Leiden Academic Centre for Drug Research
At the division of Biopharmaceutics, we aim to develop and test new therapeutic approaches to limit or even prevent the development of atherosclerosis in order to reduce the number of acute cardiovascular syndromes such as myocardial infarction or stroke.
We do so by identifying genes responsible for the occurrence of cardiovascular disease by using genomics and specific gene knock-out technology, and by unraveling the immune mechanisms involved in atherosclerosis in order to develop novel experimental therapies to prevent and/or treat cardiovascular disease.
Cardiovascular diseases are still major causes of death in Western society, which results from the accumulation of lipids and inflammatory cells in the large arteries, leading to the development of atherosclerosis. The development of atherosclerotic plaques results from the complex interaction between lipids and lipoproteins, and the immune system. At the division of Biopharmaceutics, we aim to elucidate the mechanisms behind the development, progression and destabilization of the atherosclerotic plaque. It is for example well-established that genetic predisposition for atherosclerosis is related to lipoprotein disorders and inflammatory responses within the vessel wall. Using genetic screening, we aim to discover novel genes that are associated with the development of atherosclerosis. In addition, the excessive immune response that is initiated upon hyperlipidemia is one of our areas of investigation. Our goal is to use this information to develop novel therapeutic intervention strategies to halt the progression of atherosclerosis, stabilize the atherosclerotic plaque or even reverse plaque growth, leading to atherosclerotic plaque regression.
Macrophages and atherosclerotic lesions
The infiltration of monocytes in the arterial wall, their differentiation to macrophages, and the subsequent accumulation of cholesterol in these macrophages initiate the process of atherosclerosis. We study the importance of specific genes in macrophages for atherosclerotic lesion formation by means of bone marrow transplantation.
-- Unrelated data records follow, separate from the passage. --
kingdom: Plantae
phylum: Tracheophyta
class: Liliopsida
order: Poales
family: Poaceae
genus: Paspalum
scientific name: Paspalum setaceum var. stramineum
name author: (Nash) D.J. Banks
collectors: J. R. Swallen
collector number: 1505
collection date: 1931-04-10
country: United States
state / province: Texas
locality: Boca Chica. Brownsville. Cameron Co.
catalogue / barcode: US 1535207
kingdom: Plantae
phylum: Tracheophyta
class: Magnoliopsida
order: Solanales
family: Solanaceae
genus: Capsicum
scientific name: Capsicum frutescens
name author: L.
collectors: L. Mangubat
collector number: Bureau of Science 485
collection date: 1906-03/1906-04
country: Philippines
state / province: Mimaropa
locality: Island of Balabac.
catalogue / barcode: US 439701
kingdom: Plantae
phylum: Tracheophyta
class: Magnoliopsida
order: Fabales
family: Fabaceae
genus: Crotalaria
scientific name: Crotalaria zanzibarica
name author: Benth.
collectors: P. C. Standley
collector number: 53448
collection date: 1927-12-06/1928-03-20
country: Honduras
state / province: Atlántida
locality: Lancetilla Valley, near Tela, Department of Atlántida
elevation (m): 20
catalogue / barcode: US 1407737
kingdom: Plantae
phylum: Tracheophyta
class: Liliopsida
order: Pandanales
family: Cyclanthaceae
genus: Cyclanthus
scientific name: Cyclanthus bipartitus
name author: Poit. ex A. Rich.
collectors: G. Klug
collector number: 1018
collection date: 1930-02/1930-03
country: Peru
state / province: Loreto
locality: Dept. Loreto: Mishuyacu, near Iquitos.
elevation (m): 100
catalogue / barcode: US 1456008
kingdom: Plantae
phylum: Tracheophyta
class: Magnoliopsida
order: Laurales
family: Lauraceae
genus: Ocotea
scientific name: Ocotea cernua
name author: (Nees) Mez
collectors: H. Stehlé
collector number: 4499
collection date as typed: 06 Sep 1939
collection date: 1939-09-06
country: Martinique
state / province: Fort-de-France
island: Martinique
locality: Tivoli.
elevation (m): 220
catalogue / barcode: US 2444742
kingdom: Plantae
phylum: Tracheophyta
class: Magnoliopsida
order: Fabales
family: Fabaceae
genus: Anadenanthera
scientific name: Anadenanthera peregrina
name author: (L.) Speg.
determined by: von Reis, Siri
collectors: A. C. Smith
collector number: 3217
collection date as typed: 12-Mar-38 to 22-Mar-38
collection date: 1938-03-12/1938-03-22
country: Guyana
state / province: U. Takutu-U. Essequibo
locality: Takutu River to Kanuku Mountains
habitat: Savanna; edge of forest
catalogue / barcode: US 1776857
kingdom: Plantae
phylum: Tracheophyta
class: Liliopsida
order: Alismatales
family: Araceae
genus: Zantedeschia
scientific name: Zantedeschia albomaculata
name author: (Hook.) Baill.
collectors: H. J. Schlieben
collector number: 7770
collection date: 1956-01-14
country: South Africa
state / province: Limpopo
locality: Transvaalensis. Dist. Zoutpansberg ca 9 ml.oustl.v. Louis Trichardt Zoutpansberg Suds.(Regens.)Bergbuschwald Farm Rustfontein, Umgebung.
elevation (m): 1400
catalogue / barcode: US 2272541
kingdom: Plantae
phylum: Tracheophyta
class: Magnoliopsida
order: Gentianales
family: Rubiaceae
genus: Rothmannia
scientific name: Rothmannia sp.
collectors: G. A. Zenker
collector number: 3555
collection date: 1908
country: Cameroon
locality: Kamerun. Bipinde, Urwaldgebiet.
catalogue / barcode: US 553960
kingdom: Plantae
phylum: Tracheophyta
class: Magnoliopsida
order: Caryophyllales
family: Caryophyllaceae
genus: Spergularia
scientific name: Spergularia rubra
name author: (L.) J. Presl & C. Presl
Immunotherapy to limit atherosclerosis
Atherosclerosis is a chronic inflammatory disease, and vaccination may be an attractive method to induce long lasting protection against endogenous factors that contribute to the development of atherosclerosis. In the past, we have shown that for example vaccination against modified LDL limits the development of atherosclerosis, and we are currently further expanding this research line. We also focus on the development of cellular immunotherapies to inhibit atherosclerosis, as we have shown using myeloid-derived suppressor cells and mesenchymal stem cells. Moreover, modulation of regulatory proteins of inflammation, including costimulatory pathways and cytokines, are explored as therapeutic strategies to prevent atherosclerosis.
Therapeutic intervention to enhance atherosclerotic plaque stability
Proteases degrade matrix molecules in the atherosclerotic plaque, thereby reducing atherosclerotic plaque stability. Mast cells, that contain proteases such as tryptase and chymase, have been identified at the site of rupture in specimens of human coronary arteries and their number in the plaque was seen to be predictive for future cardiovascular events. We have shown that episodes of systemic mast cell activation, during plaque progression in mice, leads to robust plaque expansion, while inhibition of chymase enhances plaque stability.